Стук повторился. На этот раз он был упрямый и продолжительный. Толик встал с дивана. Под ногами заскрипел старый рассохшийся паркет.
— Гражданин Максаков, откройте дверь, с вами разговаривает оперуполномоченный из милиции, — донесся до него мужской голос.
Толик понял: за ним пришли.
Снова тюрьма, снова суд, снова лагерь. Снова прощай волюшка… Обожгло воспоминание о Катюше. Обожгло в одно мгновение. Съежившись, Толик стоял посреди комнаты, как под бомбой, которая вот–вот должна разорваться над его головой. А воображение работало. Вот его берут, везут в тюрьму, потом судят. Об этом узнает Катюша, узнает, что он вор, что он ее обманывал… Вор!
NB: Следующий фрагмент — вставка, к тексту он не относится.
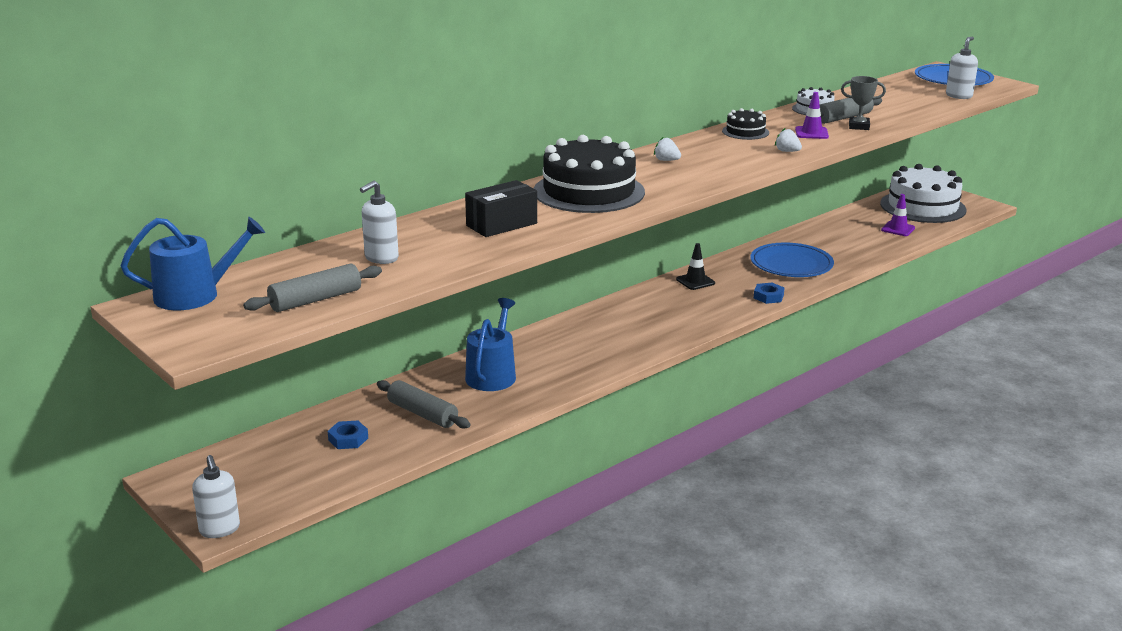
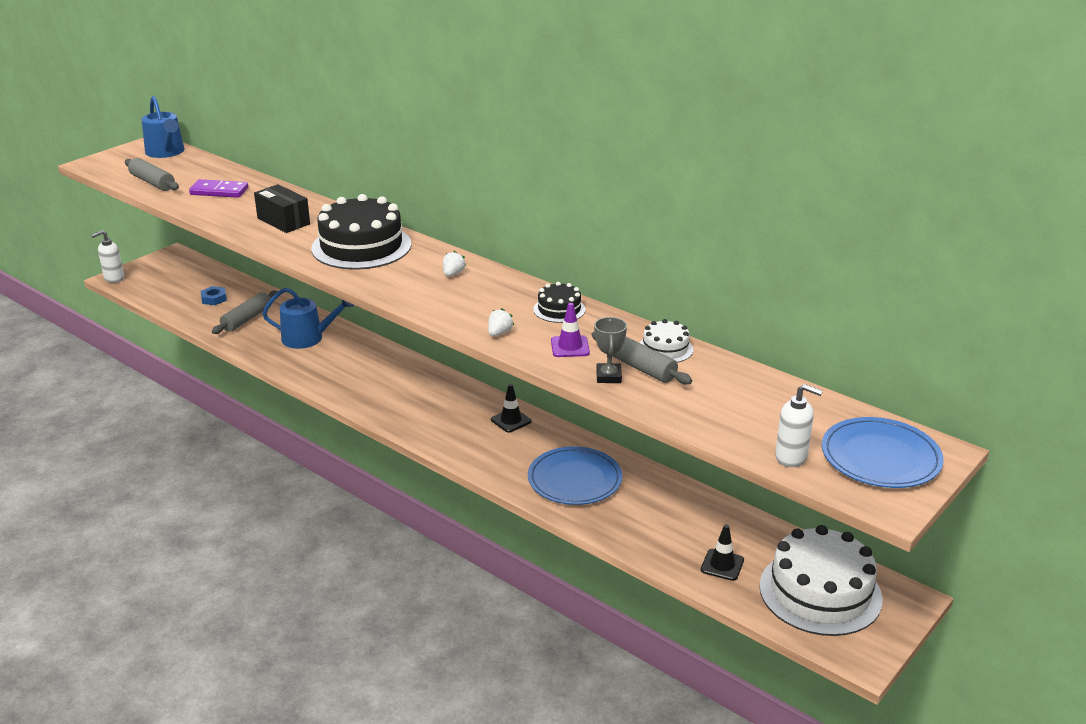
camera: 80 degrees right, 5 degrees up
white soap dispenser [360,180,399,264] -> purple domino [189,179,248,198]
blue nut [754,283,784,304] -> none
purple traffic cone [881,194,915,236] -> black traffic cone [701,525,744,581]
Вор!! Вор!!! Тюремный парикмахер острижет его, как барана, потом страшного, всеми презираемого, его посадят на видное место в зале суда. Катюша на суд придет обязательно…
— Гражданин Максаков, предупреждаю в последний раз — откройте дверь, или я вынужден буду ее взломать! — снова раздалось из–за двери.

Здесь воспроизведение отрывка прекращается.